### Records
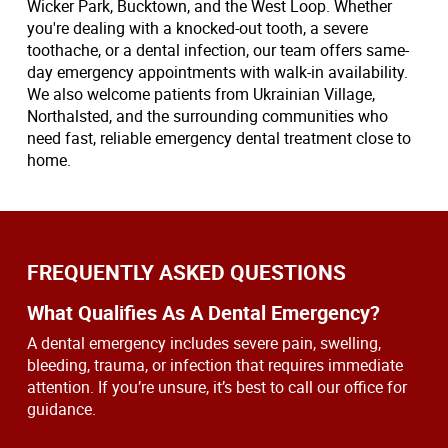
Wicker Park, Bucktown, and the West Loop. Whether
you're dealing with a knocked-out tooth, a severe
toothache, or a dental infection, our team offers same-
day emergency appointments with walk-in availability.
We also welcome patients from Ukrainian Village,
Northalsted, and the surrounding communities who
need fast, reliable emergency dental treatment close to
home.
FREQUENTLY ASKED QUESTIONS
What Qualifies As A Dental Emergency?
A dental emergency includes severe pain, swelling,
bleeding, trauma, or infection that requires immediate
attention. If you’re unsure, it’s best to call our office for
guidance.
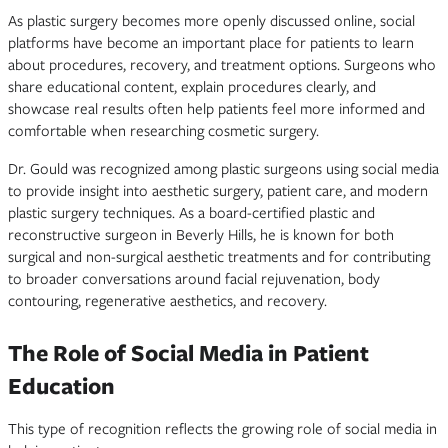
As plastic surgery becomes more openly discussed online, social
platforms have become an important place for patients to learn
about procedures, recovery, and treatment options. Surgeons who
share educational content, explain procedures clearly, and
showcase real results often help patients feel more informed and
comfortable when researching cosmetic surgery.
Dr. Gould was recognized among plastic surgeons using social media
to provide insight into aesthetic surgery, patient care, and modern
plastic surgery techniques. As a board-certified plastic and
reconstructive surgeon in Beverly Hills, he is known for both
surgical and non-surgical aesthetic treatments and for contributing
to broader conversations around facial rejuvenation, body
contouring, regenerative aesthetics, and recovery.
The Role of Social Media in Patient
Education
This type of recognition reflects the growing role of social media in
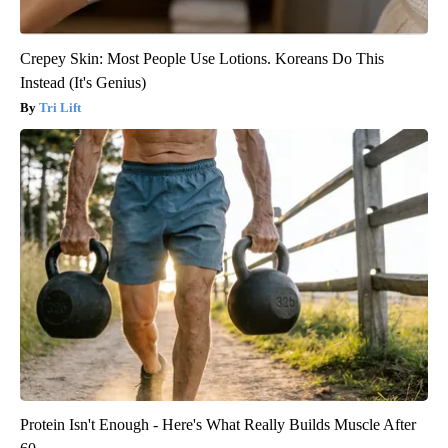
Crepey Skin: Most People Use Lotions. Koreans Do This
Instead (It's Genius)
Tri Lift
Protein Isn't Enough - Here's What Really Builds Muscle After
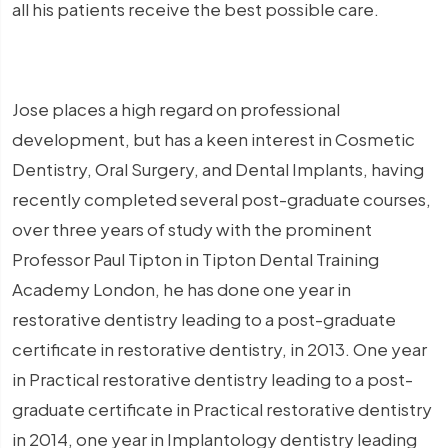
all his patients receive the best possible care.
Jose places a high regard on professional
development, but has a keen interest in Cosmetic
Dentistry, Oral Surgery, and Dental Implants, having
recently completed several post-graduate courses,
over three years of study with the prominent
Professor Paul Tipton in Tipton Dental Training
Academy London, he has done one year in
restorative dentistry leading to a post-graduate
certificate in restorative dentistry, in 2013. One year
in Practical restorative dentistry leading to a post-
graduate certificate in Practical restorative dentistry
in 2014, one year in Implantology dentistry leading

### Aim of the task
Reproduce the lines word for word, starting at the one holding "certificate in restorative" and ending at the final line of the material above.

### Exercise output
certificate in restorative dentistry, in 2013. One year
in Practical restorative dentistry leading to a post-
graduate certificate in Practical restorative dentistry
in 2014, one year in Implantology dentistry leading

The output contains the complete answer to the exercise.